The oldest elder, his face marked by long experience and wisdom, said nothing. He smiled and pointed toward the arena.

The sun was descending, staining the blood-soaked snow in red and gold. The duel had ended.

But something far more dangerous had just begun.

From a shadowed corner, a young man with crimson eyes observed. His posture was rigid, his expression impassive. He did not intervene, did not comment… he only evaluated, measuring every gesture, every word, every shadow. And without saying a thing, he knew that something was moving beyond the permitted limits.

— — —

Four weeks later, the battlefield was little more than a memory.

One that still lived inside her body.

Arhelia awoke with a muffled scream.

She tried to sit up.

She couldn't.

The attempt was punished immediately: a brutal pain tore through her back as if red-hot iron had been driven straight into her spine. Her muscles reacted late, badly, twisting into chaotic spasms, as if they no longer remembered how to obey.

"Ah…! No… no…!" she gasped, her voice broken. "I can't move…!"

Even the simple act of breathing made something burn beneath her skin. It wasn't an open wound. It was worse. A deep, internal burn, as if her back had been scraped against slow fire for hours.

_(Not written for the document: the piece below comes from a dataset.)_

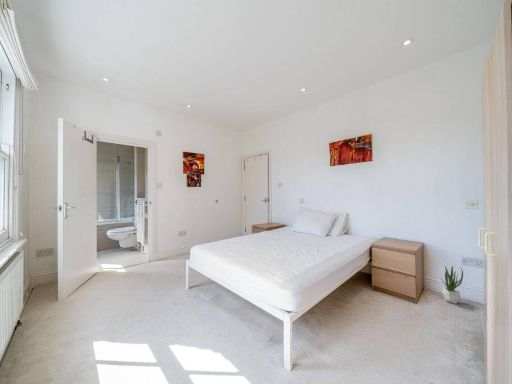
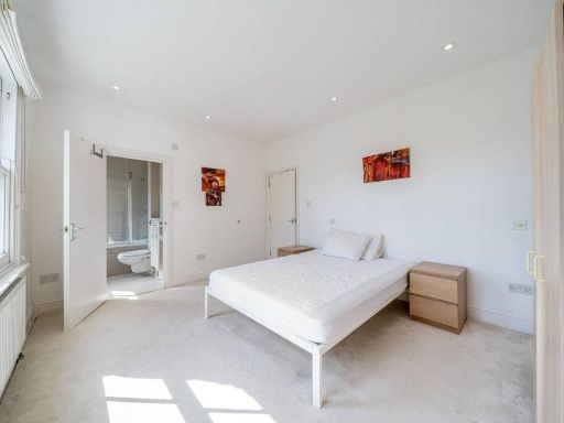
- potted plant [441,265,464,305]
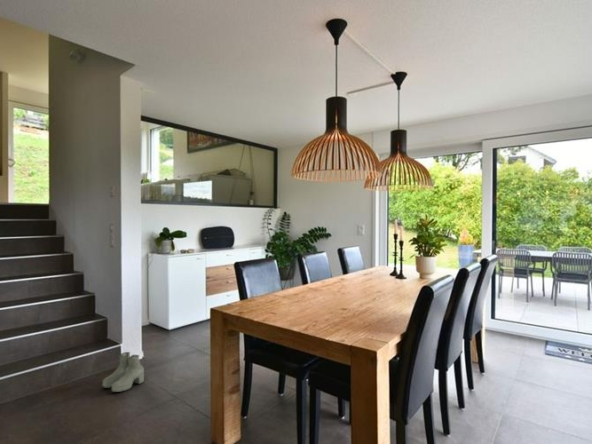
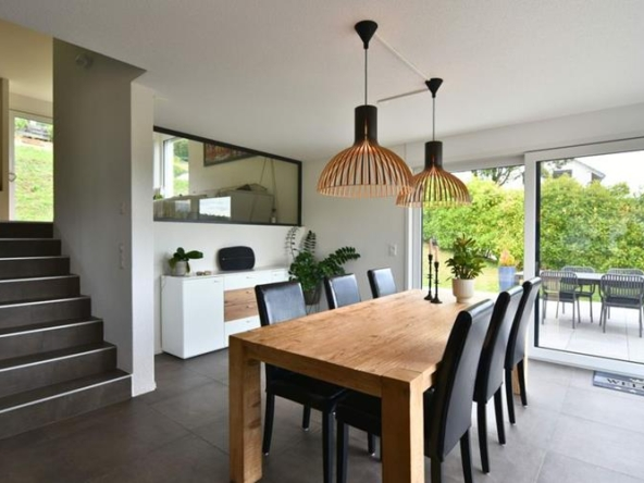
- boots [101,351,145,393]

She tried to clench her fists.

Her fingers barely trembled.

"Damn it…!" she screamed now, without restraint. "It hurts! It hurts too much…!"

The sheets were soaked as her body convulsed again. Every muscle protested, torn beyond exhaustion. There was no glory. No clarity. Only accumulated pain, demanding its price with interest.

"It was… it was stupid…" she sobbed through clenched teeth. "What was I thinking…?"

For an instant—just one—she regretted it.

Not the fight.

But allowing so much.

Pushing her body beyond the point where even will could hold it together.

"I… I didn't want it to hurt like this…" she whispered, her voice breaking. "Not like this…"

A nurse stepped back, pale.

"She can't keep screaming," she murmured. "Her back… the channels… they're raw."

"These aren't normal injuries," the other replied. "It's as if her body burned from the inside."

Arhelia kept cursing—at the ceiling, the bed, her own decision. Each word was an expulsion of pain, not an act of bravery. Half an hour later, exhausted, she stopped struggling.

Not because the pain was gone.

But because she no longer had the strength to scream at it.

"It still…" she whispered. "…burns…"

Then she saw them.

Her parents were there.

Still. Too still.

"Da… Dad…" she said with difficulty. "Was it… worth it?"

Silence.

A heavy one.

"Yes," Grissfor finally answered. "But it almost cost you everything."

Sátira didn't speak. She simply took her daughter's hand carefully, as if afraid she might break her.

Arhelia closed her eyes. A tear slid down, silent.

"Then…" she murmured, "…I learned where the limit is."

A pause.

"And next time… I won't cross it so easily."

The pain was still there.

Burning.

Reminding her that she had won.

But that her body would not forget the price.